**Collected data:**
--- START ---
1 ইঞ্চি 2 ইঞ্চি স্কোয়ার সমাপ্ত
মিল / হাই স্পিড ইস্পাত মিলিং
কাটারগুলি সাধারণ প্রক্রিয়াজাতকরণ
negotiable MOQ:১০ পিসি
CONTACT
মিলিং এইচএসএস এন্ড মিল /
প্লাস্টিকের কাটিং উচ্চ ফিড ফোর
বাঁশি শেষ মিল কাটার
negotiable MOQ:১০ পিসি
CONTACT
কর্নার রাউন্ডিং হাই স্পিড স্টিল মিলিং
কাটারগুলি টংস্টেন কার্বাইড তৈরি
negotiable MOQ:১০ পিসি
--- END ---
--- START ---
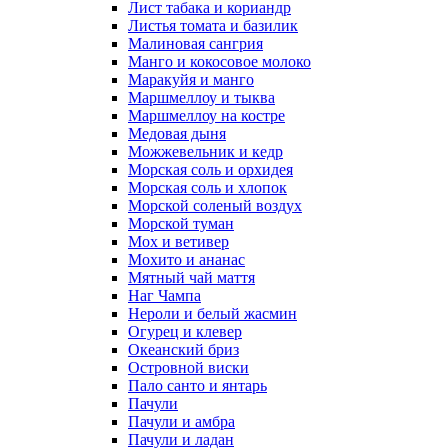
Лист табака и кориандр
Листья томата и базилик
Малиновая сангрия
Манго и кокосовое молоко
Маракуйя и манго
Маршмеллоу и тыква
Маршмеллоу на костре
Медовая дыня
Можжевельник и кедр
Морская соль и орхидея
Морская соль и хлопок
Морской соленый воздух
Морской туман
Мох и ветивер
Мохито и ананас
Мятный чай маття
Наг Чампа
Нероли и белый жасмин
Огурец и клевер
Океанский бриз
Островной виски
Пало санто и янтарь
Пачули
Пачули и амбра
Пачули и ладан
--- END ---
**Exercise objective:** Set down only the lines above that fall between the line holding "Морская соль и орхидея" and the line holding "Пачули и ладан", inclusive, keeping each exact.

**Solution to this exercise:**
Морская соль и орхидея
Морская соль и хлопок
Морской соленый воздух
Морской туман
Мох и ветивер
Мохито и ананас
Мятный чай маття
Наг Чампа
Нероли и белый жасмин
Огурец и клевер
Океанский бриз
Островной виски
Пало санто и янтарь
Пачули
Пачули и амбра
Пачули и ладан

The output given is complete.